Sunday, October 26, 2014

A Picnic on the Beach at Anastasia State Park, St Augustine

We had another day in St Augustine, before we headed south and there was so much to do, should we visit another museum, go to the light house, explore more of downtown St Augustine, or perhaps have a picnic on the beach? The beach of course won out, as you guessed from the title.
So Renita packed our lunch and it was a short drive to Anastasia State Park. After paying the eight dollar entry fee, (a little high but it keeps people away), we parked in the mostly empty beach lot. It was a little cold, seventy five degrees, but the north wind wasn't very strong as we carried the lawn chairs across the long boardwalk.
The beach was really empty so we set up the chairs in the first spot we came to before heading out to walk the surf and high tide line. There were lots and lots of shells but the only ones being different were a narrow and thin razor like clam. Still Renita managed to add some to her collection.
Several horseshoe crab exoskeletons had washed up, they must be molting, and we even came across a threatening to-dee-loo crab, (called to-dee-loos because they usually run away when you approach).
This one stood and showed off its large single claw warning me to leave it alone.
It was safe however, too small for a crab boil, and we continued our stroll with Renita walking the high tide line and me wading in the warm waters. I stopped to look for sharks teeth but didn't find any even though others showed up and bent over scanning for the small brown fossils, (the ones here are brown instead of the black color we found in Aurora, North Carolina.
Returning to the lawn chairs we sat down and enjoyed our lunch before just vegging out. I almost fell asleep but I am leery of sleeping and getting a horribly sunburn. One time, in the Bahamas I actually forgot to put sunscreen everywhere and sunburned the bottom of my feet!

> Dataset records
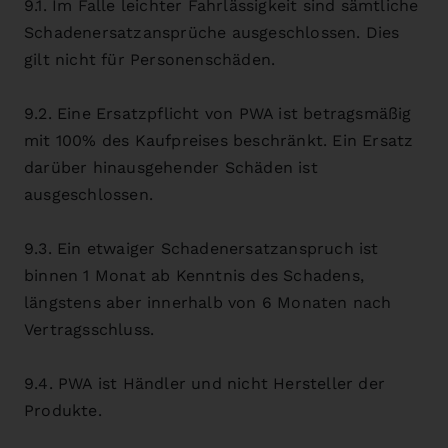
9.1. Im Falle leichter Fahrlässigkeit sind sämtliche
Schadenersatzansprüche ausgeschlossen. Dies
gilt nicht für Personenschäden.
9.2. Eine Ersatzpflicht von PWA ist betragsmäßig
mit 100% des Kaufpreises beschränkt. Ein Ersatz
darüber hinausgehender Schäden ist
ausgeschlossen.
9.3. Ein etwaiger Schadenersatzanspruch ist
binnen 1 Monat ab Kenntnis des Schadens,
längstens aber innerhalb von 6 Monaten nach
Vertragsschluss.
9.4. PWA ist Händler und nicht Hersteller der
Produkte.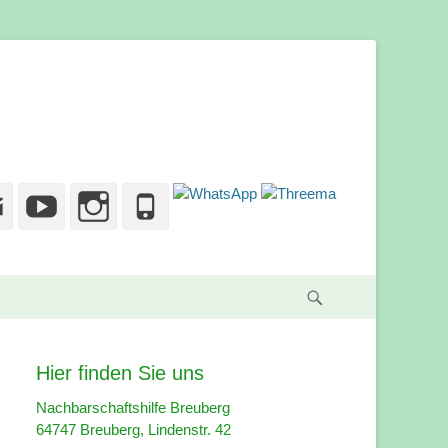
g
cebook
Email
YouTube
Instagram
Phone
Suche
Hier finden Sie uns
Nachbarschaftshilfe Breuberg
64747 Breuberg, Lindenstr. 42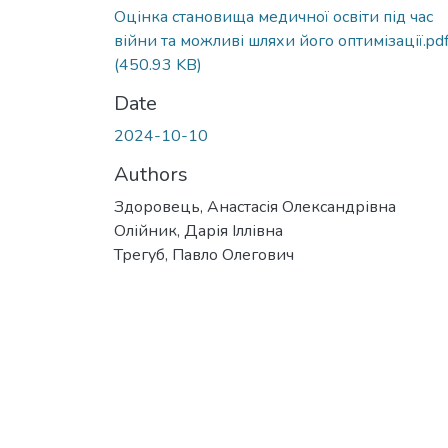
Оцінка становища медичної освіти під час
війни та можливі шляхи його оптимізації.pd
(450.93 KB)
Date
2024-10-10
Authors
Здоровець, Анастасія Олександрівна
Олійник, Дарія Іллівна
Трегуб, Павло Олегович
* * *
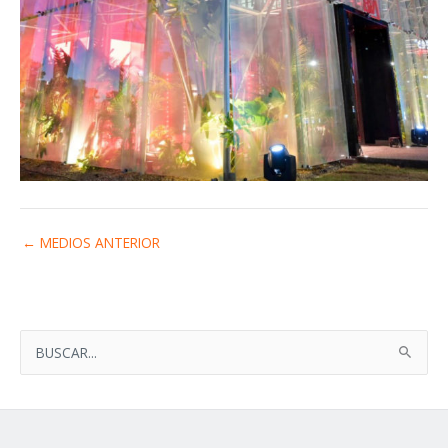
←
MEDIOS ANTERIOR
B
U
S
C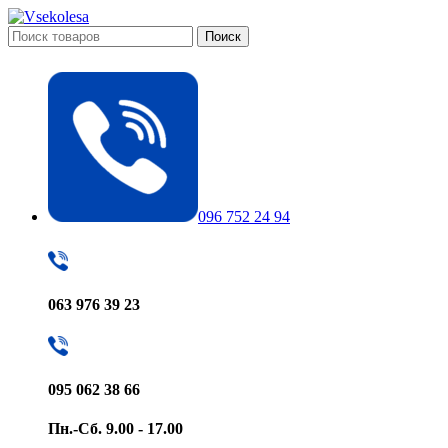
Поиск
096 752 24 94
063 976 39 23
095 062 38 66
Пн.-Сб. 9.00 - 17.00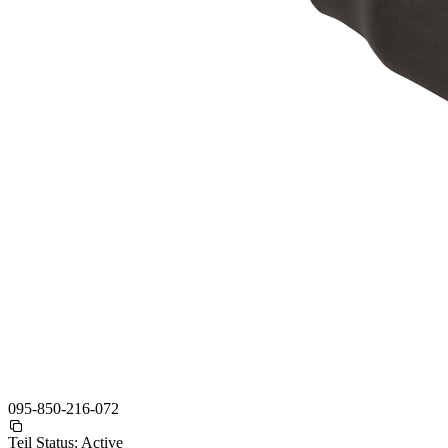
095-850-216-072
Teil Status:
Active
==
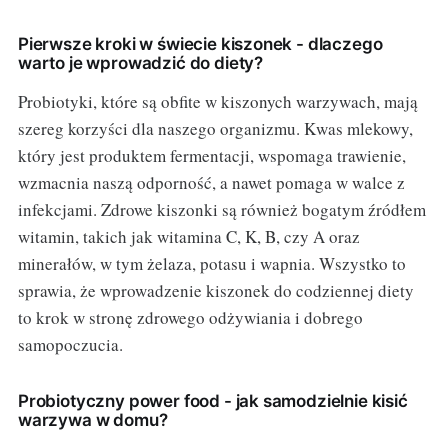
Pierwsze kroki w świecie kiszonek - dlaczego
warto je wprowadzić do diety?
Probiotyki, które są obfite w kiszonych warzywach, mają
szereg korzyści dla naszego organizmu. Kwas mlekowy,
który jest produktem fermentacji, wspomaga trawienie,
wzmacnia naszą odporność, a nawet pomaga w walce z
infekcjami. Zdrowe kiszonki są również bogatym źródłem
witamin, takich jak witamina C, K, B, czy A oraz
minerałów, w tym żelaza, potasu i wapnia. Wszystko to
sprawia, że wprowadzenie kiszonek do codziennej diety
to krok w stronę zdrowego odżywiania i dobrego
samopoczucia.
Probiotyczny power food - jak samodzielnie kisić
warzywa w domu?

> Set of tasks
1. In the post about the beach picnic at Anastasia State Park, how much was the entry fee?
2. Repeat the part of the beach picnic post that begins at the words "This one stood" and stops after "of my feet!".
You won't need the lines for anything here.

> Solutions to the problems
1. Eight dollars.

2.
This one stood and showed off its large single claw warning me to leave it alone.
It was safe however, too small for a crab boil, and we continued our stroll with Renita walking the high tide line and me wading in the warm waters. I stopped to look for sharks teeth but didn't find any even though others showed up and bent over scanning for the small brown fossils, (the ones here are brown instead of the black color we found in Aurora, North Carolina.
Returning to the lawn chairs we sat down and enjoyed our lunch before just vegging out. I almost fell asleep but I am leery of sleeping and getting a horribly sunburn. One time, in the Bahamas I actually forgot to put sunscreen everywhere and sunburned the bottom of my feet!